ABOUT THIS TASK → No line before the one containing "output f1, f2, f3, f4" should appear; that line and all lines after it, through the end of the data, are to be set down exactly.
Start of RECORDS TO PROCESS
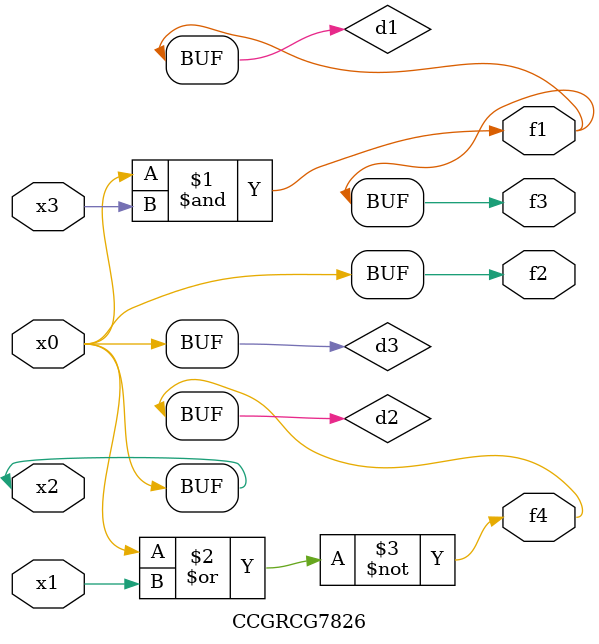
<source format=v>
module CCGRCG7826(
	input x0, x1, x2, x3,
	output f1, f2, f3, f4
);

	wire d1, d2, d3;

	and (d1, x2, x3);
	nor (d2, x0, x1);
	buf (d3, x0, x2);
	assign f1 = d1;
	assign f2 = d3;
	assign f3 = d1;
	assign f4 = d2;
endmodule

</source>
End of RECORDS TO PROCESS
TASK ANSWER →
	output f1, f2, f3, f4
);

	wire d1, d2, d3;

	and (d1, x2, x3);
	nor (d2, x0, x1);
	buf (d3, x0, x2);
	assign f1 = d1;
	assign f2 = d3;
	assign f3 = d1;
	assign f4 = d2;
endmodule

</source>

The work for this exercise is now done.